UVa freshman coach Tony Elliott said it didn’t take long after he took his job to hear how critical Commonwealth Clash is.

“It happened before I set foot in Charlottesville,” he said. “It was made very, very clear that that’s the one we have to win.”

What will be the 104th meeting between UVa and Virginia Tech in the regular season finale for both teams also brings with it another gamble: a chance for Elliott and new Virginia Tech coach Brent Pry to prove who has the better team in field. If it’s Elliott’s Cavaliers that come out on top, he can use that win as he recruits across the state. Same goes for Pry if the Hokies take the game.

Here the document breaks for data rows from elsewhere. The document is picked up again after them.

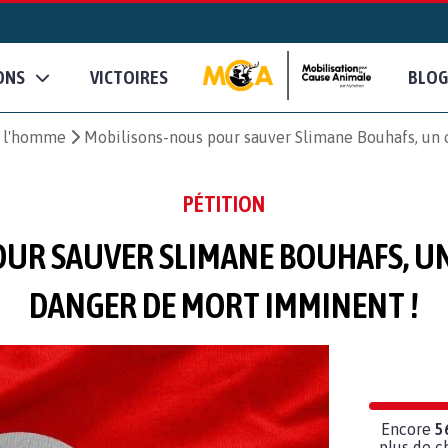
ONS
VICTOIRES
BLOG
e l'homme
Mobilisons-nous pour sauver Slimane Bouhafs, u
PÉTITION
UR SAUVER SLIMANE BOUHAFS, UN
DANGER DE MORT IMMINENT !
Encore
5
plus de c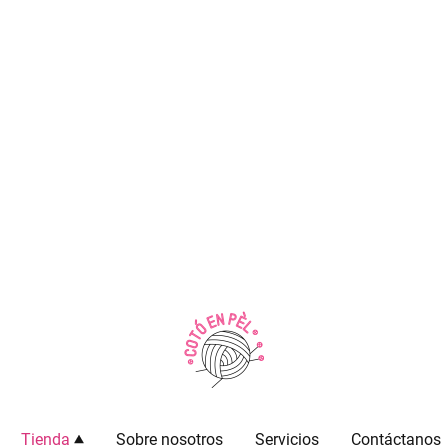
Tienda
Sobre nosotros
Servicios
Contáctanos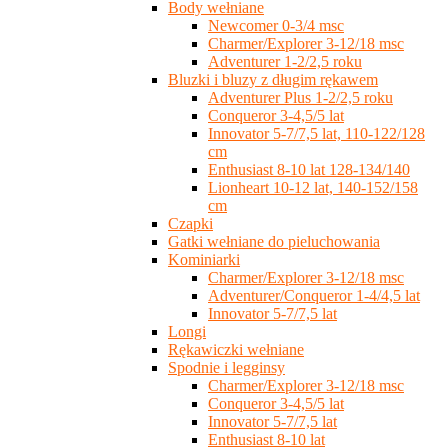
Body wełniane
Newcomer 0-3/4 msc
Charmer/Explorer 3-12/18 msc
Adventurer 1-2/2,5 roku
Bluzki i bluzy z długim rękawem
Adventurer Plus 1-2/2,5 roku
Conqueror 3-4,5/5 lat
Innovator 5-7/7,5 lat, 110-122/128
cm
Enthusiast 8-10 lat 128-134/140
Lionheart 10-12 lat, 140-152/158
cm
Czapki
Gatki wełniane do pieluchowania
Kominiarki
Charmer/Explorer 3-12/18 msc
Adventurer/Conqueror 1-4/4,5 lat
Innovator 5-7/7,5 lat
Longi
Rękawiczki wełniane
Spodnie i legginsy
Charmer/Explorer 3-12/18 msc
Conqueror 3-4,5/5 lat
Innovator 5-7/7,5 lat
Enthusiast 8-10 lat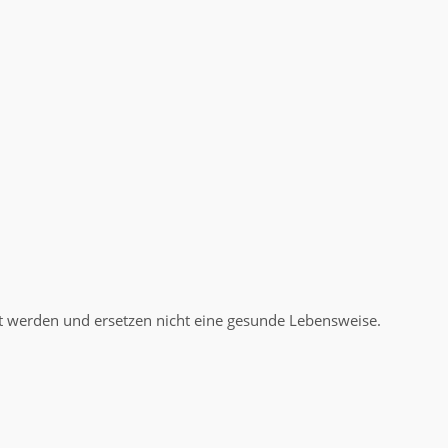
t werden und ersetzen nicht eine gesunde Lebensweise.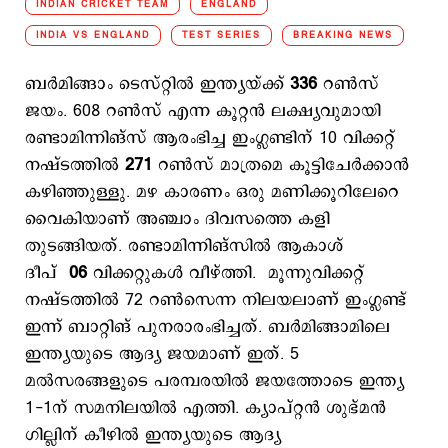
INDIAN CRICKET TEAM
ENGLAND
INDIA VS ENGLAND
TEST SERIES
BREAKING NEWS
ബര്‍മിങ്ങാം ടെസ്റ്റില്‍ ഇന്ത്യയ്ക്ക്
336
റണ്‍സ്
ജയം. 608 റണ്‍സ് എന്ന കൂറ്റൻ ലക്ഷ്യവുമായി
രണ്ടാമിന്നിങ്‌സ് ആരംഭിച്ച ഇംഗ്ലണ്ടിന് 10 വിക്കറ്റ്
നഷ്ടത്തില്‍
271
റണ്‍സ് മാത്രമെ കൂട്ടിചേര്‍ക്കാന്‍
കഴിഞ്ഞുള്ളു. മഴ കാരണം ഒരു മണിക്കൂറിലേറെ
വൈകിയാണ് അഞ്ചാം ദിവസത്തെ കളി
തുടങ്ങിയത്. രണ്ടാമിന്നിങ്സില്‍ ആകാശ്
ദീപ്
06
വിക്കറ്റുകള്‍ വീഴ്ത്തി. മൂന്നുവിക്കറ്റ്
നഷ്ടത്തില്‍ 72 റണ്‍സെന്ന നിലയലാണ് ഇംഗ്ലണ്ട്
ഇന്ന് ബാറ്റിങ് പുനരാരംഭിച്ചത്. ബര്‍മിങ്ങാമിലെ
ഇന്ത്യയുടെ ആദ്യ ജയമാണ് ഇത്. 5
മല്‍സരങ്ങളുടെ പരമ്പരയില്‍ ജയത്തോടെ ഇന്ത്യ
1-1ന് സമനിലയില്‍ എത്തി. ക്യാപ്റ്റന്‍ ശുഭ്മന്‍
ഗില്ലിന് കീഴില്‍ ഇന്ത്യയുടെ ആദ്യ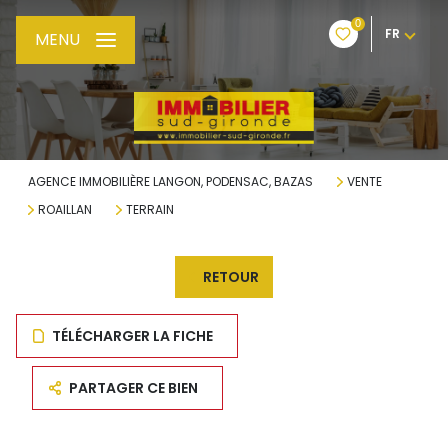
0
FR
MENU
AGENCE IMMOBILIÈRE LANGON, PODENSAC, BAZAS
VENTE
ROAILLAN
TERRAIN
RETOUR
TÉLÉCHARGER LA FICHE
PARTAGER CE BIEN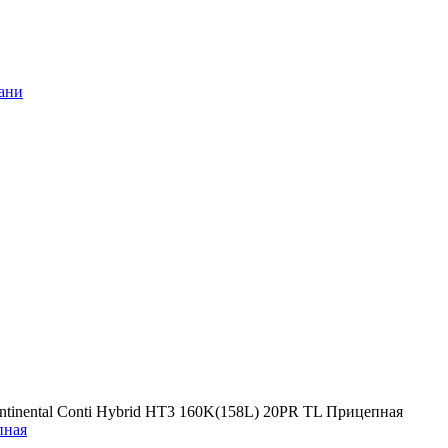
ntinental Conti Hybrid HT3 160K(158L) 20PR TL Прицепная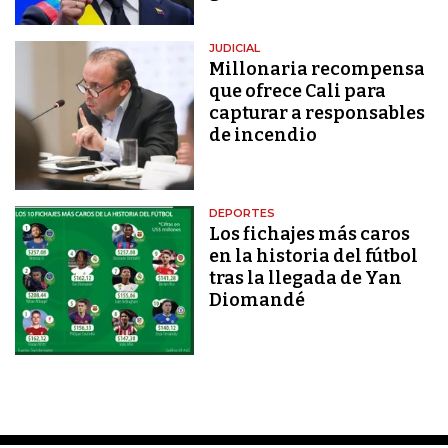
JUDICIAL
Millonaria recompensa
que ofrece Cali para
capturar a responsables
de incendio
DEPORTES
Los fichajes más caros
en la historia del fútbol
tras la llegada de Yan
Diomandé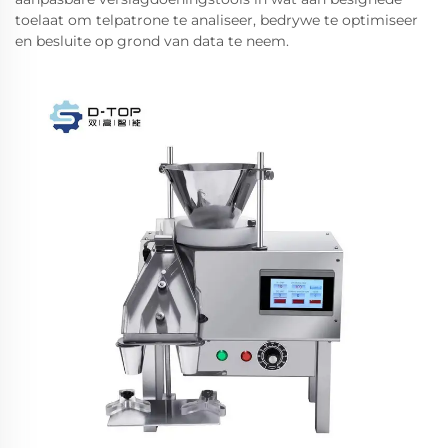
toelaat om telpatrone te analiseer, bedrywe te optimiseer
en besluite op grond van data te neem.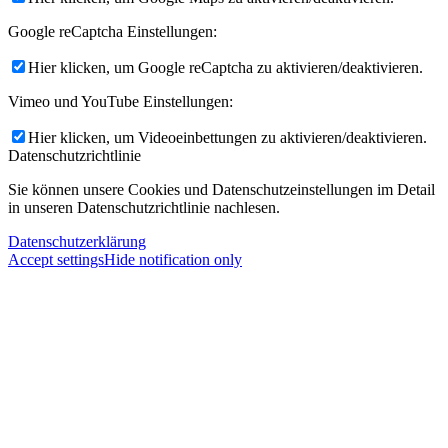
Google reCaptcha Einstellungen:
Hier klicken, um Google reCaptcha zu aktivieren/deaktivieren.
Vimeo und YouTube Einstellungen:
Hier klicken, um Videoeinbettungen zu aktivieren/deaktivieren.
Datenschutzrichtlinie
Sie können unsere Cookies und Datenschutzeinstellungen im Detail
in unseren Datenschutzrichtlinie nachlesen.
Datenschutzerklärung
Accept settings
Hide notification only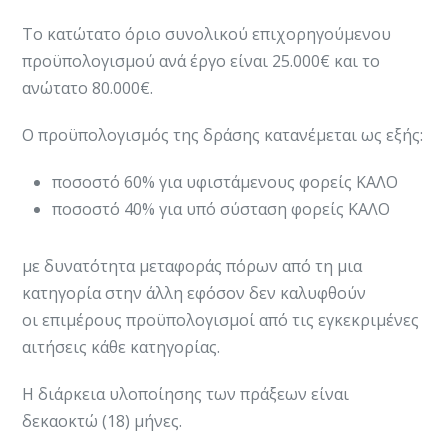
Το κατώτατο όριο συνολικού επιχορηγούμενου
προϋπολογισμού ανά έργο είναι 25.000€ και το
ανώτατο 80.000€.
Ο προϋπολογισμός της δράσης κατανέμεται ως εξής:
ποσοστό 60% για υφιστάμενους φορείς ΚΑΛΟ
ποσοστό 40% για υπό σύσταση φορείς ΚΑΛΟ
με δυνατότητα μεταφοράς πόρων από τη μια
κατηγορία στην άλλη εφόσον δεν καλυφθούν
οι επιμέρους προϋπολογισμοί από τις εγκεκριμένες
αιτήσεις κάθε κατηγορίας.
Η διάρκεια υλοποίησης των πράξεων είναι
δεκαοκτώ (18) μήνες.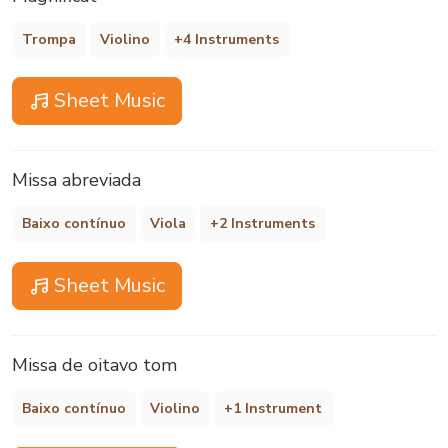
Trompa
Violino
+4 Instruments
Sheet Music
Missa abreviada
Baixo contínuo
Viola
+2 Instruments
Sheet Music
Missa de oitavo tom
Baixo contínuo
Violino
+1 Instrument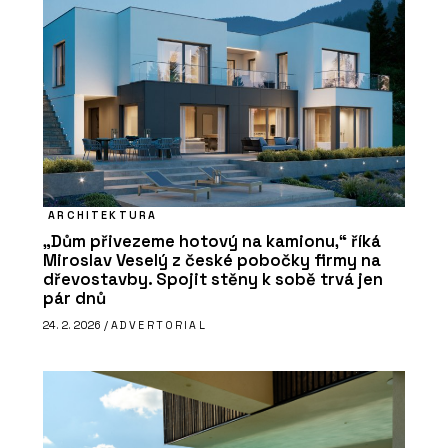
ARCHITEKTURA
„Dům přivezeme hotový na kamionu,“ říká
Miroslav Veselý z české pobočky firmy na
dřevostavby. Spojit stěny k sobě trvá jen
pár dnů
24. 2. 2026 /
ADVERTORIAL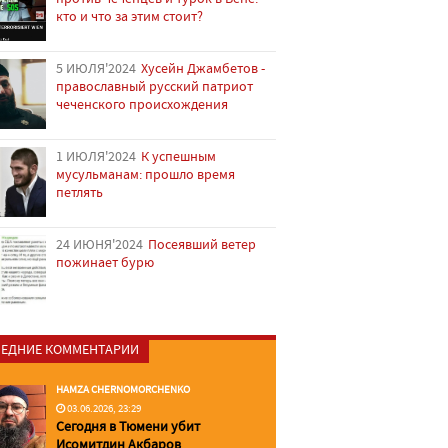
кто и что за этим стоит?
5 ИЮЛЯ'2024
Хусейн Джамбетов -
православный русский патриот
чеченского происхождения
1 ИЮЛЯ'2024
К успешным
мусульманам: прошло время
петлять
24 ИЮНЯ'2024
Посеявший ветер
пожинает бурю
ЕДНИЕ КОММЕНТАРИИ
HAMZA CHERNOMORCHENKO
03.06.2026, 23:29
Сегодня в Тюмени убит
Исомитдин Акбаров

On top of that, with UVa picked to finish fourth and Tech tabbed to finish fifth at Coastal, the meeting could serve as one where bowl eligibility is on the line for one side or both sides.

Plus, the Hoos could finish their first regular-season roster with Elliott in style. They haven’t won at Blacksburg since 1998, before most of the current players were born.

“I’ve also been lucky enough to be a part of a very similar rivalry at Clemson and South Carolina,” Elliott said. “It’s 365 days. There are dividing lines even at home, so it was refreshing to see because I think every champion, and we’re talking long term, that’s what we want to be, a championship program needs a very worthy opponent.”